***** Records
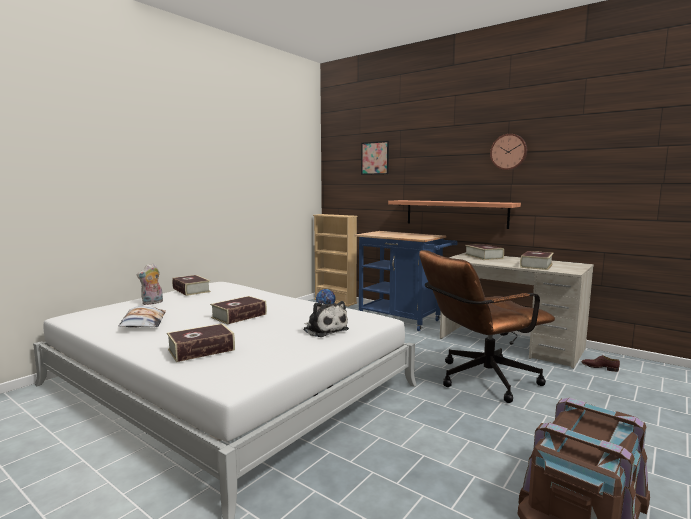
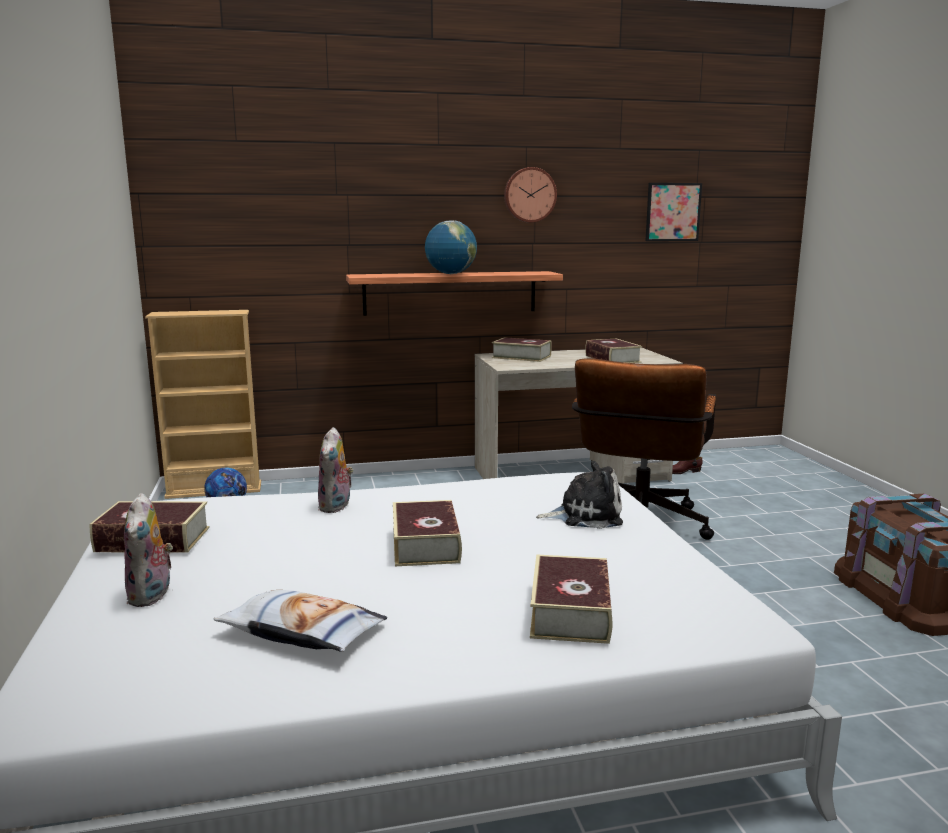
camera: 50 degrees left, 5 degrees up
blue cart [354,231,458,331] -> none
picture [361,141,389,175] -> picture moved to [646,183,702,241]
none -> plush toy [318,427,354,513]
none -> globe [425,220,477,274]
**********
Work request: Your answer must be an exact repeat of the records above, with the pictures left out.

Solved exercise:
camera: 50 degrees left, 5 degrees up
blue cart [354,231,458,331] -> none
picture [361,141,389,175] -> picture moved to [646,183,702,241]
none -> plush toy [318,427,354,513]
none -> globe [425,220,477,274]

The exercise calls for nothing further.